The biggest challenge for me these past few weeks has been prioritizing the order of consumption. Greens, as a rule, should be eaten first — cabbage, zucchini, squash, turnips, etc, will all last longer in the fridge — but with so many greens, it’s hard to keep up. Unfortunately my tatsoi got neglected, and I found it shriveled in its bag — so sad. But! A little soak in cold water with a splash of vinegar, (which I’m not even sure is totally necessary (?)), revived them. See below. Some of the tatsoi was still a little damaged, but for the most part, it came back to life and was delicious.

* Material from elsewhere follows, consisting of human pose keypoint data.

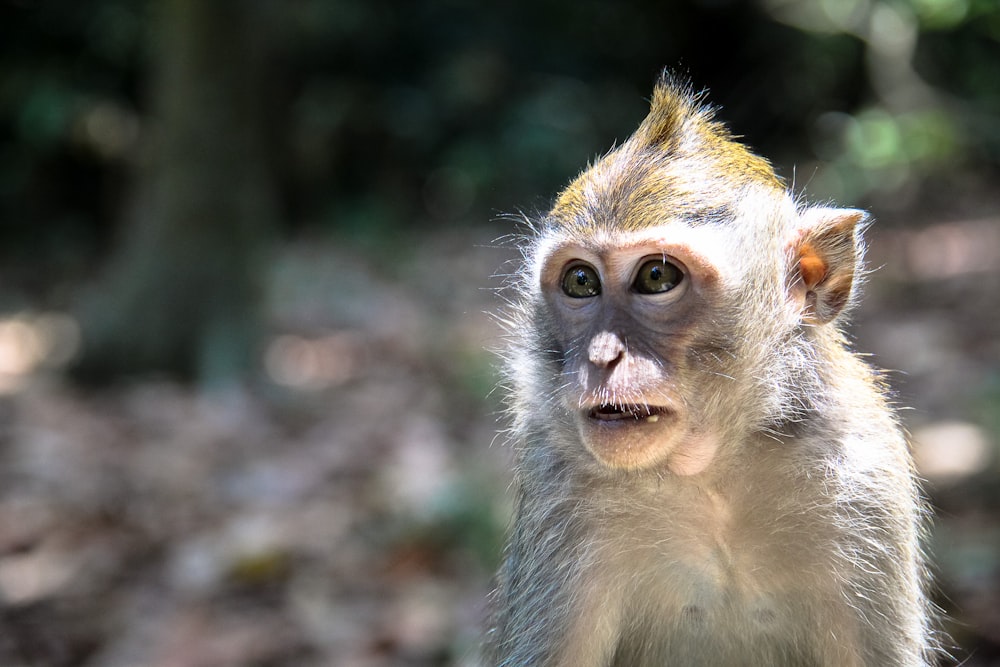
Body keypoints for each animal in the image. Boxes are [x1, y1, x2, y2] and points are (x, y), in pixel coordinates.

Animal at [488, 73, 940, 667]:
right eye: (581, 281)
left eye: (656, 277)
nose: (602, 356)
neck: (711, 472)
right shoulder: (560, 486)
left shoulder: (865, 480)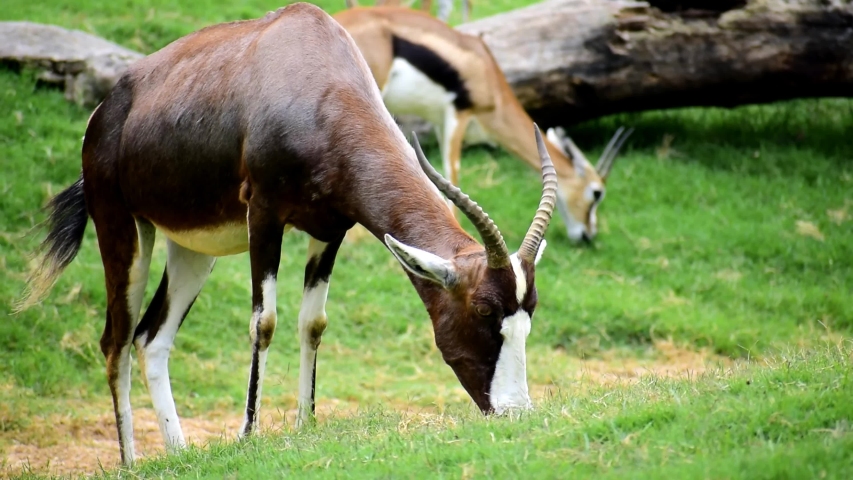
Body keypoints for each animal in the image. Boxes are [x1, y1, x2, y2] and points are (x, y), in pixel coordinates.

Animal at [18, 2, 560, 468]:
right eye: (485, 311)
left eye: (530, 311)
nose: (515, 411)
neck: (312, 70)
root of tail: (107, 110)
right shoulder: (264, 216)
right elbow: (265, 321)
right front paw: (248, 434)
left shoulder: (330, 230)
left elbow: (312, 323)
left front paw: (306, 425)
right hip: (121, 226)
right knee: (115, 339)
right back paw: (131, 462)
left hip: (191, 248)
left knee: (151, 337)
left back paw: (179, 454)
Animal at [332, 5, 632, 242]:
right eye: (597, 193)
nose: (589, 235)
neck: (488, 76)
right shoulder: (458, 115)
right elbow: (452, 174)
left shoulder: (440, 123)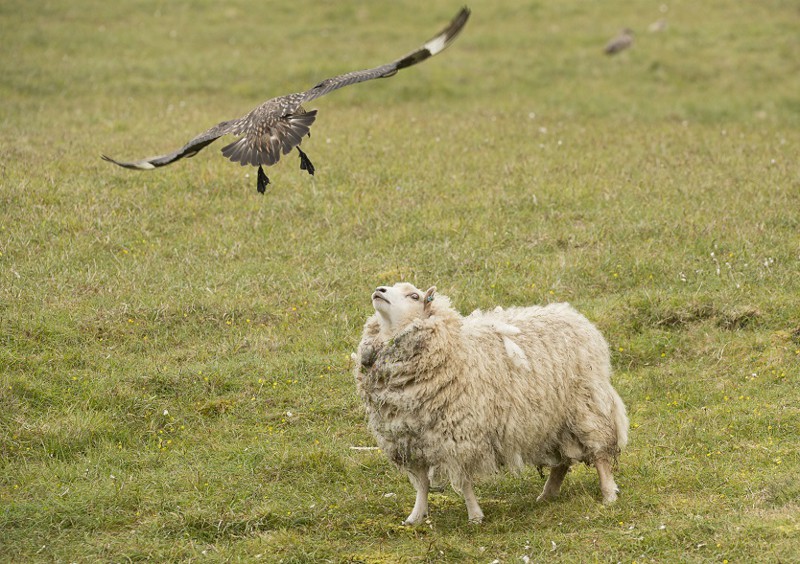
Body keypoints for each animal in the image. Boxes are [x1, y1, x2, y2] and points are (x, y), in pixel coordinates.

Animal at [354, 282, 628, 524]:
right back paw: (547, 495)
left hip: (586, 408)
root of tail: (574, 315)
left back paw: (608, 494)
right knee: (560, 463)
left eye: (414, 296)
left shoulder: (458, 438)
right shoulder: (409, 441)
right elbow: (421, 484)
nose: (379, 290)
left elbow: (464, 482)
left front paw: (475, 516)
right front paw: (416, 517)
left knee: (599, 454)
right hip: (551, 423)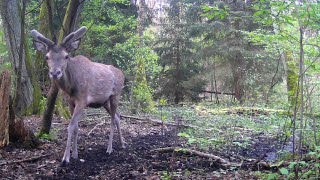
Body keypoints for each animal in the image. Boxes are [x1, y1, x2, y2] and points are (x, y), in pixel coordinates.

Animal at [31, 26, 125, 165]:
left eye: (66, 56)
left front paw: (66, 158)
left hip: (116, 95)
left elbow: (71, 126)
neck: (71, 87)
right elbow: (75, 127)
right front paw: (75, 154)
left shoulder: (83, 100)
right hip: (105, 101)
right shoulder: (71, 101)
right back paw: (122, 144)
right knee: (118, 117)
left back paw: (109, 148)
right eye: (47, 57)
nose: (55, 73)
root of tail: (123, 74)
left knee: (113, 119)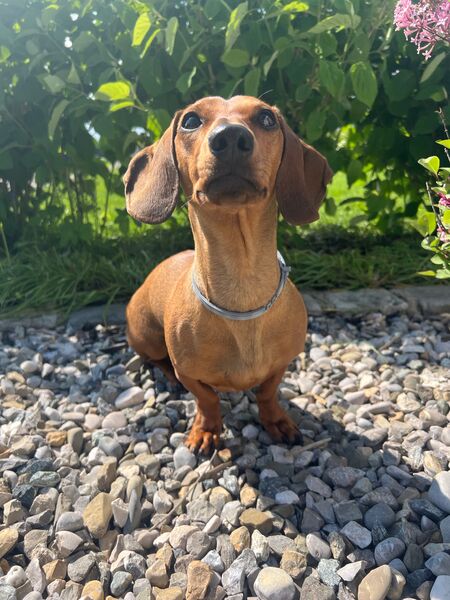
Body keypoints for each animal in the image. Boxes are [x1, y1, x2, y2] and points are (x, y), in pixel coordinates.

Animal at [123, 95, 332, 453]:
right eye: (190, 120)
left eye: (266, 118)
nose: (231, 138)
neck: (241, 292)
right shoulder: (191, 375)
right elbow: (207, 399)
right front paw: (206, 431)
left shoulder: (281, 364)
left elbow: (267, 393)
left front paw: (276, 420)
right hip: (145, 335)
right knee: (157, 361)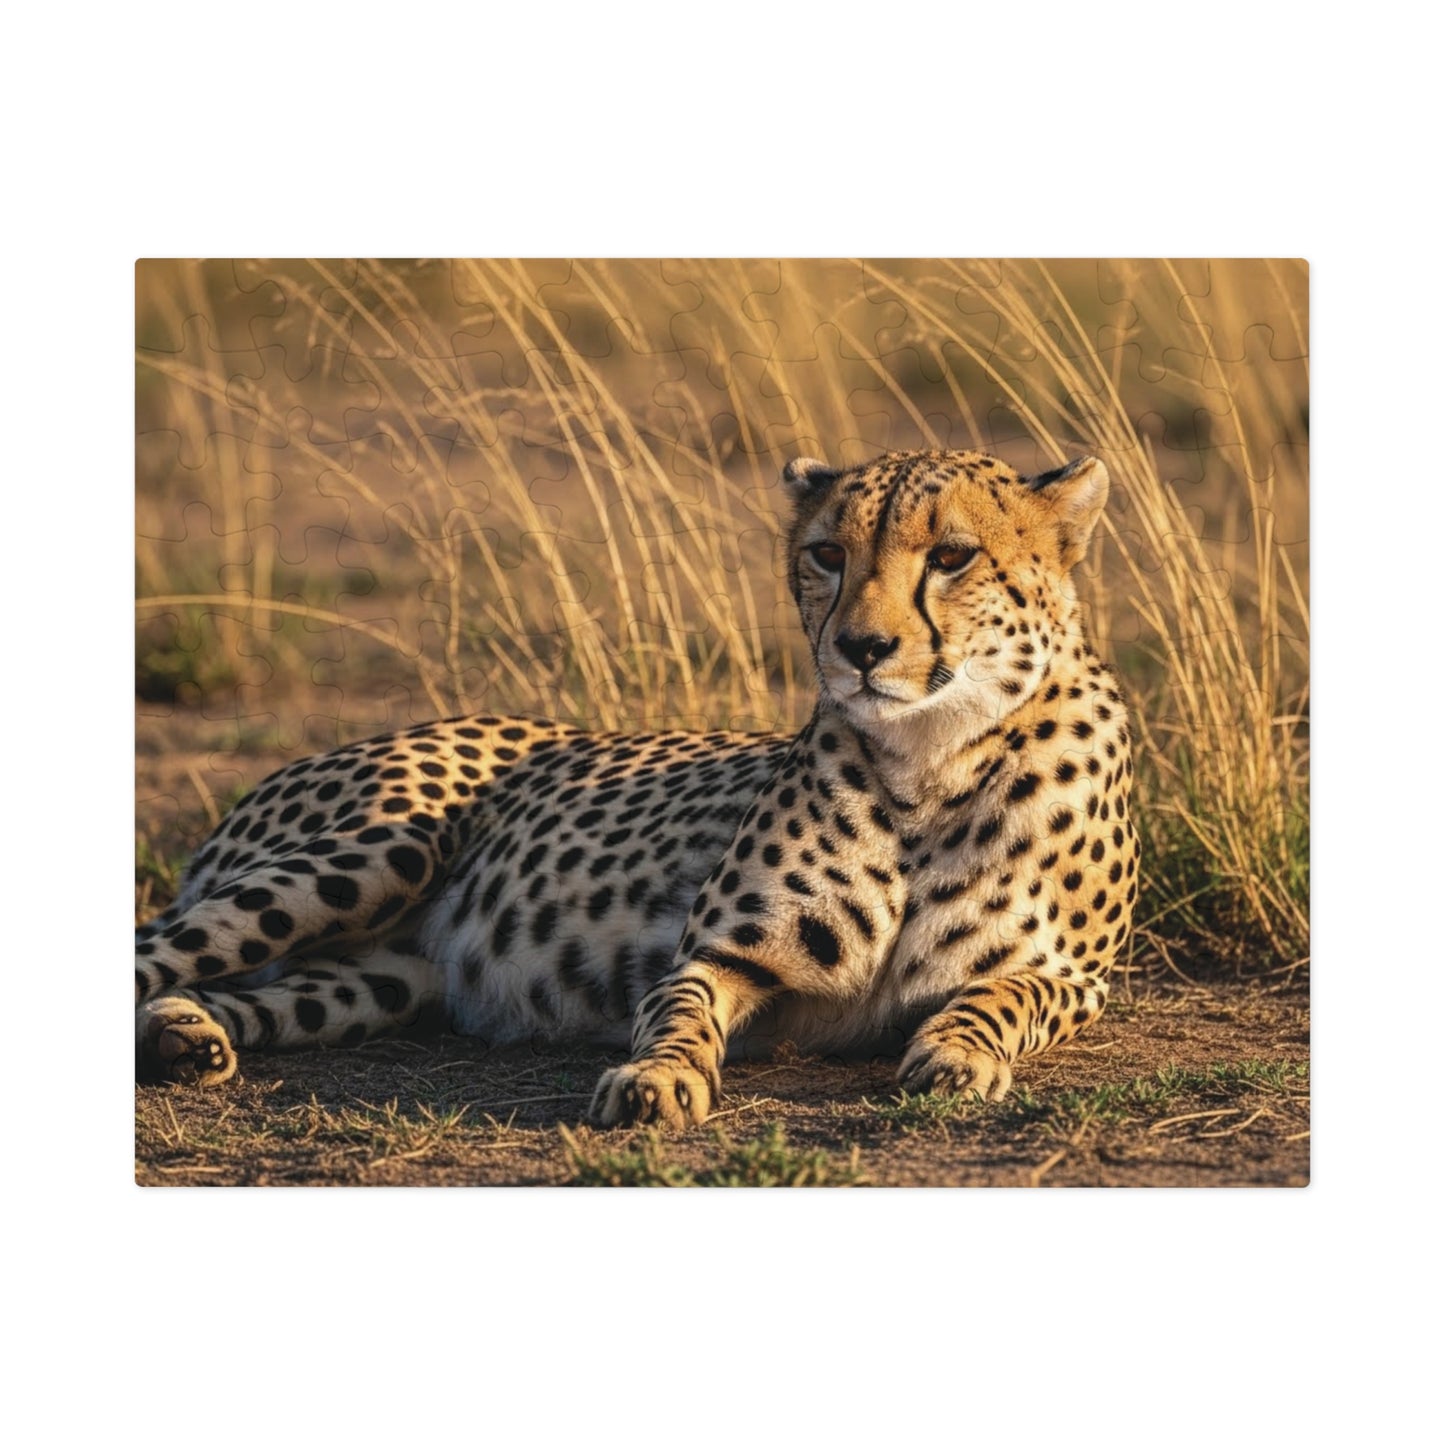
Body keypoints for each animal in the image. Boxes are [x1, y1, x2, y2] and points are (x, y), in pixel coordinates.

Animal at [136, 446, 1139, 1129]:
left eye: (952, 556)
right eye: (826, 554)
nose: (860, 647)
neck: (930, 760)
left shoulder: (1077, 977)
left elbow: (1003, 996)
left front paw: (957, 1052)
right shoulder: (719, 952)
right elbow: (678, 1012)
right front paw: (657, 1079)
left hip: (385, 976)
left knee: (239, 989)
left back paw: (187, 1035)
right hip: (382, 849)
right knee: (152, 949)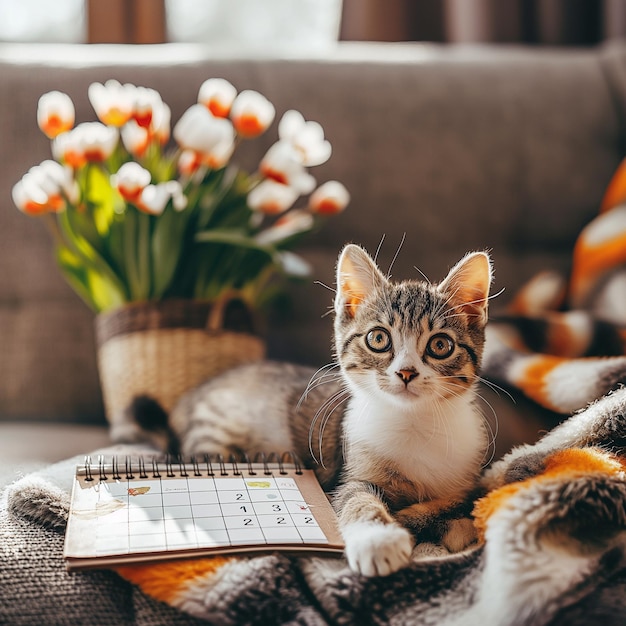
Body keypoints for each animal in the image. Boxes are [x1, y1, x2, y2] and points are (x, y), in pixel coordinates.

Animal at [134, 244, 490, 576]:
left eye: (440, 345)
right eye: (378, 339)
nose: (406, 372)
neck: (414, 421)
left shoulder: (468, 477)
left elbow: (457, 501)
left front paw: (433, 523)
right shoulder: (348, 472)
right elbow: (355, 497)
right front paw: (378, 539)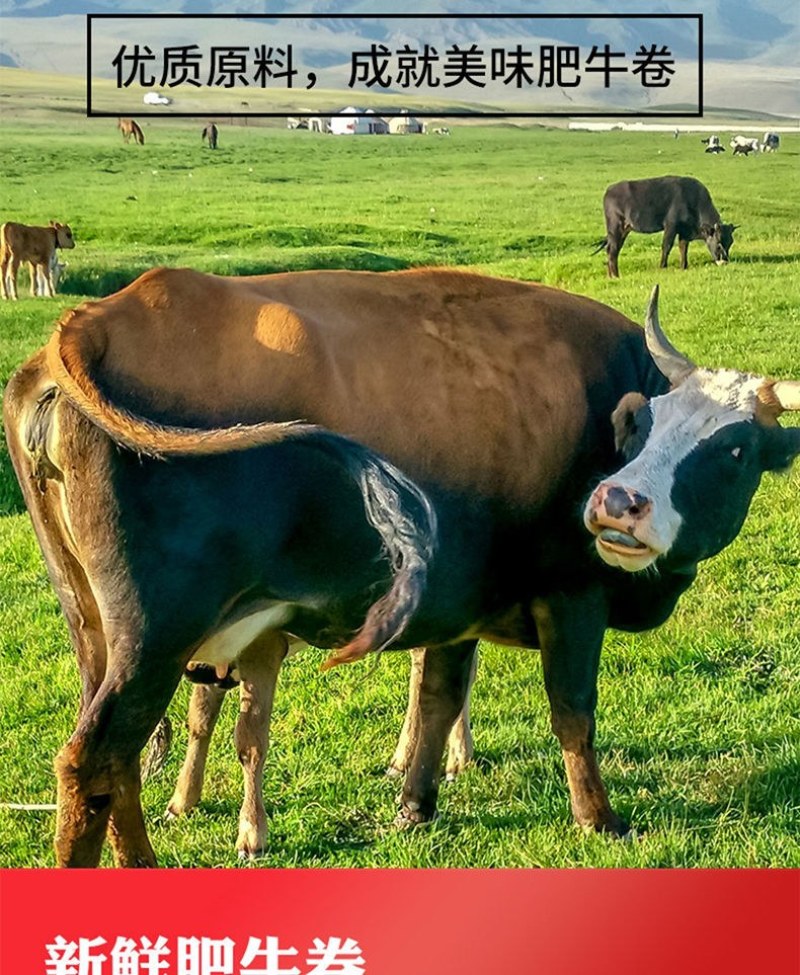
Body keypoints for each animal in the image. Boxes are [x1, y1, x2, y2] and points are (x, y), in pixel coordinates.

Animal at [592, 176, 736, 278]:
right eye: (718, 244)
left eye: (730, 243)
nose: (725, 262)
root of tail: (609, 190)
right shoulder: (671, 225)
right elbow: (667, 246)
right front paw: (662, 266)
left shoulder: (684, 231)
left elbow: (683, 248)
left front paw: (683, 267)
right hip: (615, 228)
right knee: (612, 250)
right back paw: (616, 276)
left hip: (623, 230)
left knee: (613, 250)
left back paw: (611, 276)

PS: All past CSA posts can be found here.

Zucchini pickles:
zucchini pickles

Here’s the slaw — not the most vibrant looking, but it’s delicious and refreshing. I promise:
This is my favorite recipe for buttermilk dressing, which I love for slaw — so much lighter than mayonnaise-based dressings, and delicious, too: vinegar, Worcestershire, and hot sauce give it a nice kick/bite. To put it all together, I used cabbage, basil, cilantro, scallions, and two turnips as well as a couple of carrots. // alexandracooks.com

Very tired tatsoi:
very tired tatsoi

Revived tatsoi!:
revived bok choy

zucchini pickles

Print

Buttermilk Dressing & Cabbage Slaw


Description

Source: Sally Schneider’s A New Way to Cook


Ingredients

  • 2/3 cup sour cream
  • 1/2 cup buttermilk
  • 2 tablespoon cider vinegar
  • 2 teaspoon Worcestershire sauce
  • 4 to 6 dashes hot sauce
  • 2 1/2 teaspoons sugar
  • 1 teaspoon kosher salt
  • freshly ground pepper
  • 1 small head cabbage (1 pound), tough outer leaves removed
  • 1 red onion, thinly sliced
  • chopped fresh flat-leaf parsley, basil, cilantro — whatever you have
  • scallions, thinly sliced
  • carrots, turnips — if you have them, thinly sliced

Instructions

  1. In a small bowl, whisk together the sour cream, buttermilk, vinegar, Worcestershire, hot sauce, sugar, salt, and pepper. Taste. Add more salt, hot sauce, etc, if necessary.
  2. Halve the cabbage; cut out the core. Slice into thin shreds. In a large bowl, toss the cabbage with the onion, herbs, scallions, and carrots and turnips if you are using.
  3. Toss with enough dressing to coat. Let sit for 10 min. Taste. Add more dressing if necessary. I find you can’t really overdress this slaw even if the dressing is pooling in the bottom of the bowl — the contents are so hardy that they only really soak up what they can, and the rest of the dressing pools at the bottom of the bowl. I guess what I’m saying is: go big. These aren’t delicate greens that are going to wilt under the dressing. Slaw keeps well in the fridge for a day or two, though its appearance starts suffering after a day — when serving this to company, make it day of.